= Assignment 1 =
In the text on student mental health, retype the passage that begins at the words "Mental health is" and stops after the words "tackle these challenges.".
= Assignment 2 =
Answer these questions using the text on student mental health.
(a) According to the text, what did the pandemic only expand?
(b) What does the text say the pandemic actively inflicted?
(c) In which city does Dr. Nicole Christian-Brathwaite work?

The pandemic made mental health more challenging for schools--ensuring comfortable environments is critical.

Mental health is harder for everyone—practical solutions are critical


The pandemic made mental health more challenging for schools--ensuring comfortable environments is critical

Schools are facing an enormous task in delivering mental health services to a growing number of students with urgent needs. Even before the pandemic, the gap in achievement levels due to mental health struggles was widening. The pandemic did not create this challenge; it only expanded the need.

Long-established approaches to addressing student mental health continue to be relevant today, but schools are at a moment of freshly examining how, where, and who is best positioned to tackle these challenges.

Recognizing both the new and the familiar in the challenges schools are facing

The pandemic didn’t redefine mental health or how to address it. What it did was make it harder for everybody. It highlighted any gaps that adults and children had in their mental health, in their general coping abilities, and in their ability to connect with other people. And it actively inflicted new trauma.

In a recent NPR article, Dr. Nicole Christian-Brathwaite, a child and adolescent psychiatrist in Boston noted, “I am getting a significant number of calls from schools requesting education and professional development for teachers around how to support kids with trauma.” The sooner we address this deficit in mental health services, the greater the possibility that we can avoid long-lasting damage.

= Information supplied =
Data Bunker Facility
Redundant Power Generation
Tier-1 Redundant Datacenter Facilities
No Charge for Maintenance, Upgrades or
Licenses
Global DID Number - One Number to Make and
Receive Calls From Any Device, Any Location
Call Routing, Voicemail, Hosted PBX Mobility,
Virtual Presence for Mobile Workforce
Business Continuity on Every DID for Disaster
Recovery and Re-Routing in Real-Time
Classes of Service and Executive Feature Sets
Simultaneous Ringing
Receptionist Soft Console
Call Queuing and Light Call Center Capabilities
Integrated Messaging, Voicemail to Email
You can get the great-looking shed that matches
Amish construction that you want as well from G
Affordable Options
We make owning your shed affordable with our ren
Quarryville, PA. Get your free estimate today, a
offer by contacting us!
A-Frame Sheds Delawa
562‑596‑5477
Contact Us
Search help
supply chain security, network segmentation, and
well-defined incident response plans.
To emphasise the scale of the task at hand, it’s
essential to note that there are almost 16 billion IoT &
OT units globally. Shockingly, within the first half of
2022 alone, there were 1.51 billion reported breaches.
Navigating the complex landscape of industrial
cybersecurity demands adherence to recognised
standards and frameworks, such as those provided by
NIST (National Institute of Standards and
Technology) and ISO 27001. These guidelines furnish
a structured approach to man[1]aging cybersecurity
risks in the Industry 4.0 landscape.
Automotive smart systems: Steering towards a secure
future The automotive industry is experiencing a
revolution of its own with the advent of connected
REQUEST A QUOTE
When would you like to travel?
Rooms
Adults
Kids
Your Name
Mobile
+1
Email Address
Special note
--
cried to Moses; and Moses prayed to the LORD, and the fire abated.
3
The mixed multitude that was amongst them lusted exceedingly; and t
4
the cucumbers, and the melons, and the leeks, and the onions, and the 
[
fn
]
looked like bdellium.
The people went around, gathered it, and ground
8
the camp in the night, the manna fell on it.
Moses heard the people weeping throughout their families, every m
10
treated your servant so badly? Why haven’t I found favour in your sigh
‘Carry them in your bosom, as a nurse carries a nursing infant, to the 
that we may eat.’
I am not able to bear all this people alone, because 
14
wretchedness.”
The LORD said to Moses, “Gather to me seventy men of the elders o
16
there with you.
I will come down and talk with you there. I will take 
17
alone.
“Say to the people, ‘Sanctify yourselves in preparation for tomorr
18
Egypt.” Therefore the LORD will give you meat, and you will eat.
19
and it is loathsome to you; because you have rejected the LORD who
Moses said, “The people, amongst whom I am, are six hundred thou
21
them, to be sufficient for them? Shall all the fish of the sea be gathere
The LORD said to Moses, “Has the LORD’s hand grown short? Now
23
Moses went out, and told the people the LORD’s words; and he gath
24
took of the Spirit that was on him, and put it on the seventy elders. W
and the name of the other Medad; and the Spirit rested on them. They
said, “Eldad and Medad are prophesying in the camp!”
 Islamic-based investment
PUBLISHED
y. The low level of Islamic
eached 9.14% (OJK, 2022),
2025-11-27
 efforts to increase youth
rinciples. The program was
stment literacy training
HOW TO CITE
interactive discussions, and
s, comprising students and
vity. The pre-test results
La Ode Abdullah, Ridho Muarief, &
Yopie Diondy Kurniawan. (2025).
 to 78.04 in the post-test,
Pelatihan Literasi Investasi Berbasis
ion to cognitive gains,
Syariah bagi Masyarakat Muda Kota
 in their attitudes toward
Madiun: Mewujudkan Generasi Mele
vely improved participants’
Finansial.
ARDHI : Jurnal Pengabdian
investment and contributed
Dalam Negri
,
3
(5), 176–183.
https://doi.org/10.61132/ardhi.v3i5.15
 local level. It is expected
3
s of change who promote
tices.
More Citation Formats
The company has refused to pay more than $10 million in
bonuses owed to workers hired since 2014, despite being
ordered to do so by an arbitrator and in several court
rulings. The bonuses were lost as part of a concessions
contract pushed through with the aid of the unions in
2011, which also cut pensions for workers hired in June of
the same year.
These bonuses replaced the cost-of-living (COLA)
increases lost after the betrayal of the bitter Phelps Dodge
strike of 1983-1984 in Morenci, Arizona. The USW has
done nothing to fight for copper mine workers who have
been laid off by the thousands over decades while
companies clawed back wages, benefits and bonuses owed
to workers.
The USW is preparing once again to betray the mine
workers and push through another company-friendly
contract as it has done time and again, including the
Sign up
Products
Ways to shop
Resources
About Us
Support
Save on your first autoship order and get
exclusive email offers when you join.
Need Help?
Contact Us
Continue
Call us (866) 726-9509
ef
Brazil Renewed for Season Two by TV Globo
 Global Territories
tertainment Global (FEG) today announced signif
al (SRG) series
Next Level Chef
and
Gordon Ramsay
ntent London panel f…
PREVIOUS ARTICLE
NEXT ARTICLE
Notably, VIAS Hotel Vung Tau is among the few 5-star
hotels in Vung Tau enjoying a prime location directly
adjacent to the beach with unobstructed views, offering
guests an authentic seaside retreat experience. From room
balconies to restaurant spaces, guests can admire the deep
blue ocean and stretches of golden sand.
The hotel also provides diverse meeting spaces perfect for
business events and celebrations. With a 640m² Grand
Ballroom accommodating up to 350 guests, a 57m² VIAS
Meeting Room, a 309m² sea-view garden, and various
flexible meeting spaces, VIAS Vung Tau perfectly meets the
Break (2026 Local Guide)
--
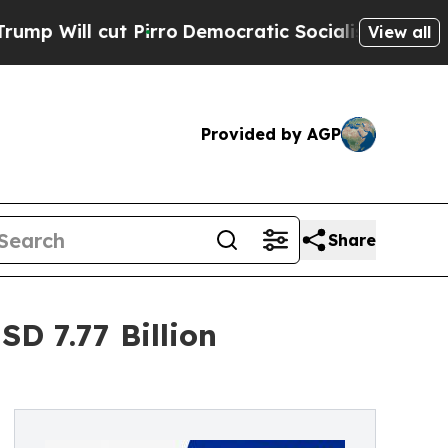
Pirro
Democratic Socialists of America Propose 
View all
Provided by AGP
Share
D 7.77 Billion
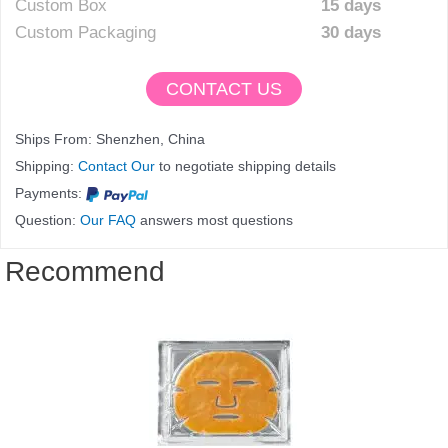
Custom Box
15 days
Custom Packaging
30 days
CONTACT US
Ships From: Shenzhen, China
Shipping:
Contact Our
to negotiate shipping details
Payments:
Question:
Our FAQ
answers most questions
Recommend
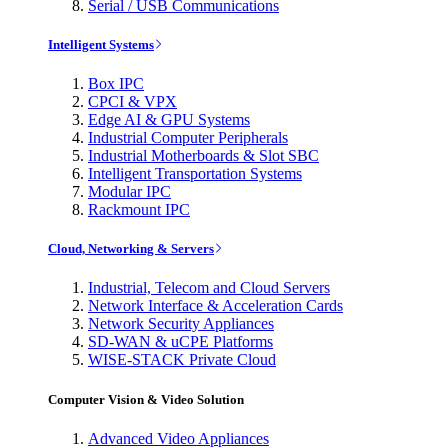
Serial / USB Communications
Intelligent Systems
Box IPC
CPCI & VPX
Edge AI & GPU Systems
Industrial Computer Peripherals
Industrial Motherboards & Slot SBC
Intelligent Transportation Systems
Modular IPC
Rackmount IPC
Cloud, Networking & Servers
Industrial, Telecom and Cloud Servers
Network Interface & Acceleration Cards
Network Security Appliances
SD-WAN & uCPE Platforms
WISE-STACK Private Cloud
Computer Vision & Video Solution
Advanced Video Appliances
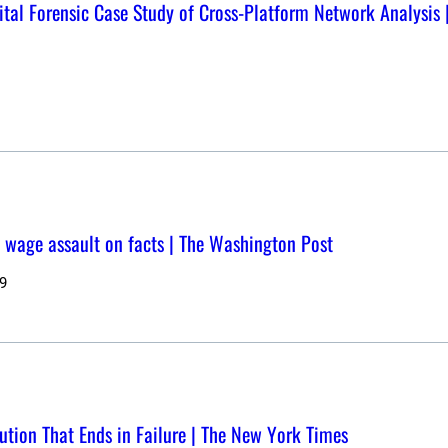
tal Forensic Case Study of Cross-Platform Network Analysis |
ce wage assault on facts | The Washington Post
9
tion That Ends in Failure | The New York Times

= Exercise solution 1 =
Mental health is harder for everyone—practical solutions are critical


The pandemic made mental health more challenging for schools--ensuring comfortable environments is critical

Schools are facing an enormous task in delivering mental health services to a growing number of students with urgent needs. Even before the pandemic, the gap in achievement levels due to mental health struggles was widening. The pandemic did not create this challenge; it only expanded the need.

Long-established approaches to addressing student mental health continue to be relevant today, but schools are at a moment of freshly examining how, where, and who is best positioned to tackle these challenges.

= Exercise solution 2 =
(a) The need.
(b) New trauma.
(c) Boston.